Pattern three. Vercel function timeouts on the AI API call. The default is 10 seconds on the free tier, which is fine for most use cases but fails on long OpenAI or Claude calls. Upgrade to Pro before launch weekend if you're calling AI APIs directly.

Each of these is preventable if you know to look. Each of them eats your Saturday evening if you don't. The lesson from every weekend build is that the bug is rarely in your code; it's in the boundary between your code and a third-party service.

Without AI tools
3 weeks
to ship the same MVP
With Cursor + Claude
1 weekend
12 working hours

For the deeper Stripe versus alternative story when you start hitting global tax, look at the planned Stripe versus Paddle versus Lemon Squeezy comparison. And if you'd rather pull from a managed Postgres alternative, the Supabase versus Firebase breakdown covers the same trade-off.

Frequently Asked Questions

Can a non-developer really ship a SaaS in a weekend with this stack?

Not quite. The hour-by-hour assumes you can read JavaScript, debug a 500, and read a Supabase RLS policy. If you've never seen a terminal, you'll spend the weekend setting up and not shipping. Try Lovable or Bolt instead and read the vibe coding comparison.

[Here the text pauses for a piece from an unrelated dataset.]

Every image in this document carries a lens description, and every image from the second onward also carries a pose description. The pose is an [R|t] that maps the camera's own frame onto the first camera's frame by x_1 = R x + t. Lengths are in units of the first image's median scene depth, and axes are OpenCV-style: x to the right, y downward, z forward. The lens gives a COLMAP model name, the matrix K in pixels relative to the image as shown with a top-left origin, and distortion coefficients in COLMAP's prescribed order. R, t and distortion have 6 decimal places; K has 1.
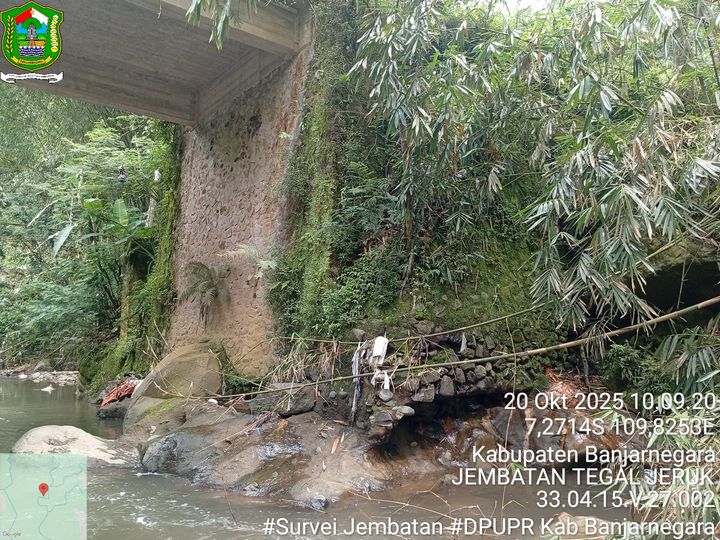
lens RADIAL K [[548.4, 0, 358.0], [0, 548.4, 270.3], [0, 0, 1]] dist [0.089551, -0.188021]
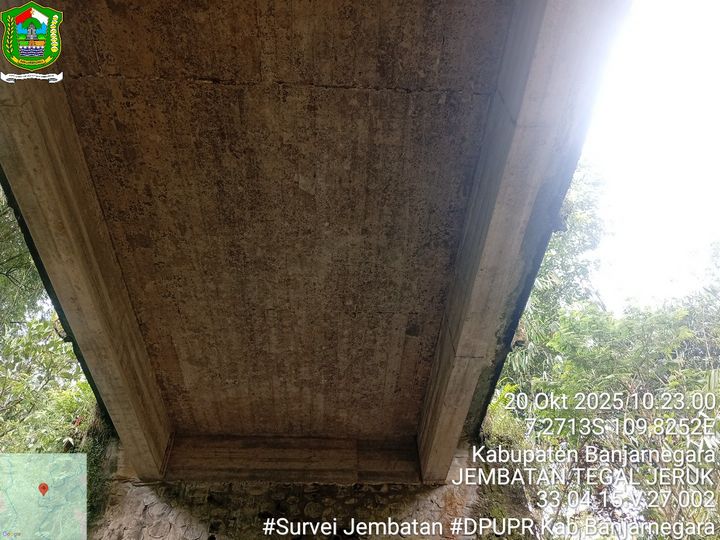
lens RADIAL K [[548.4, 0, 356.3], [0, 548.4, 267.4], [0, 0, 1]] dist [0.089551, -0.188021]
pose [[0.606699, 0.595340, 0.526770, -0.702050], [-0.088157, 0.708962, -0.699715, -0.017561], [-0.790029, 0.378078, 0.482609, 0.477935]]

Why Next.js over Remix or SvelteKit?

Vercel deployment is friction-free, the docs are exhaustive, and most AI coding tools default to it. SvelteKit is faster to write but harder to get help on at 2am.

Is the Supabase free tier really enough?

For weekend launch, yes. The 500MB database and 5GB bandwidth ceiling holds for hundreds of test users. The day you have real traffic, the $25 Pro tier solves it. See the official Supabase pricing.

What about authentication providers besides Google?

Add them later. Google covers eighty percent of indie SaaS signups and Supabase Auth lets you add GitHub, Apple, or email in five minutes when you need it.

Should I use a boilerplate like ShipFast?

If you've never built this stack before, yes, the $199 saves you Friday night. If you've built one before, you'll outpace the boilerplate by Saturday morning because you know exactly which parts to skip.

How do I handle the EU VAT and US sales tax problem?

Stripe Tax is the cheapest path if you stay on Stripe. Otherwise, switch to a merchant of record like Paddle or Lemon Squeezy. Plan for this on week two, not weekend one.

What happens to the MVP after the weekend?

Monday is for fixing the first bugs your three validators reported. Week two is for the one feature they asked for that you can build in a day. If nobody replied, the idea didn't have a pulse and your weekend cost you nothing.

Is Claude Code really better than Cursor for this kind of work?

For one-file edits, Cursor wins. For three-file changes and refactors, Claude Code wins. Most weekend MVPs lean Cursor because the work is small-scope and visible in one editor pane. The Anthropic Claude Code docs walk through both modes.

Can I skip Vercel and self-host?

You can, but not on launch weekend. Coolify on Hetzner is brilliant for week three. For weekend one, Vercel's zero-config deploy buys you back two hours you don't have.